I am grateful my grandchildren are raised in homes that have NO secrets.  They can tell me anything, they can tell their parents anything.  Yes they tell on me when I get mad and yell at them.  Yes they tell me when their parents get pulled over.  And sometimes their parents get mad and yell too.  But my point is there are no secrets.  NONE.  I was always told don’t tell Linda we were at the bar all night.  Don’t tell the Harroways (babysitters) that Mommy doesn’t EVER work late- she goes to the bar and forgets to pick me up but just tell them Mommy is working late again.   When children have to keep your secrets, then they have to keep the secrets of pedophiles.  I kept all of their secrets for years.  It nearly destroyed me.

And for you tough guys out there- please think long and hard about this.  My brother was my guardian angel.  Dave was 13 years old than me.  He taught me how to fight.  He taught me self defense.  He was the strongest man I ever knew.  I also knew that Dave would kill any of my abusers.  I am not overstating this.  If I had told Dave he would have killed them.  I did not want my brother to go to jail.  I chose to not tell my guardian angel because even though I was raped, beaten and broken- I knew I needed my brother in my life and not in a jail cell because he sought revenge.    I know you mean well- but you might be helping keep the secrets because your sister, daughter, son, niece, nephew, cousin, neighbor won’t tell you what happened because they need you to not lose control and kill their abuser.

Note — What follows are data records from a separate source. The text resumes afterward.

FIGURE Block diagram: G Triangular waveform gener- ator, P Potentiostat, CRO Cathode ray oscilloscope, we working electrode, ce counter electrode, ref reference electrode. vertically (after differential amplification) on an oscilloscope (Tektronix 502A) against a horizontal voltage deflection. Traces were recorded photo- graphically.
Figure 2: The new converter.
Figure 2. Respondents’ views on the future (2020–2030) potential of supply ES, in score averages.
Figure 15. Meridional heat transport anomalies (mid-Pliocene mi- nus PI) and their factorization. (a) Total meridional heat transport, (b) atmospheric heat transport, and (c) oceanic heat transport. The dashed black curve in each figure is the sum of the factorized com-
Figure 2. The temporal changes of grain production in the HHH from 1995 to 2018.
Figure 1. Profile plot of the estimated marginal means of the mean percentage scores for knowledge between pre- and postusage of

They need you to talk to them.  They need you to be nosy.  They need you to be a safe person for them to be with.  And if they don’t want to leave you to be with Uncle so and so…….  don’t make them.  Look for the hidden signs….  if you do even simple research at this time you’ll find clues to look for.  In my area we have a group that works with the forensic investigations of child abuse.  They have lots of resources – some you can find here:  https://www.riverbridgerc.org/resources/ 

My gut reaction each time I learn of another abused child is to seek revenge and end the life of the abuser.  But God leads my path in life and reminds me that He is in control- not me.  So even though we want to harm them- we need to keep the victim in mind and do what is best for them.  The victim needs us.  They need to be loved, accepted and given room to heal.  For us to go to jail seeking revenge means more loss that is avoidable.  So please stop telling those little angels you’ll kill anyone that harms them……   because they won’t tell you when it happens.

And I  say when it happens not if.  While the statistics say otherwise- in my personal experience EVERY woman I know has been abused.  Some of them were only once.  Some of them were often. Whether I know the women well, are just acquaintances or have crossed my path any other way- ALL of them have been abused by someone before they were  18.  Thankfully I only know of 2 ladies who was abused as severely as I was.  I wish I had the answers that would end this plight NOW.  I don’t.  I am willing to discuss this with anyone to help everyone find answers.  Remember NO secrets!  Let your kids tell on your mistakes- your parents are just going to laugh.  And it will help your children.  Grandparents let your grandkids tell on you……  your children will laugh and it will help both your children and your grandchildren.   Teachers, babysitters, Aunts, Uncles and EVERYONE! NO SECRETS!!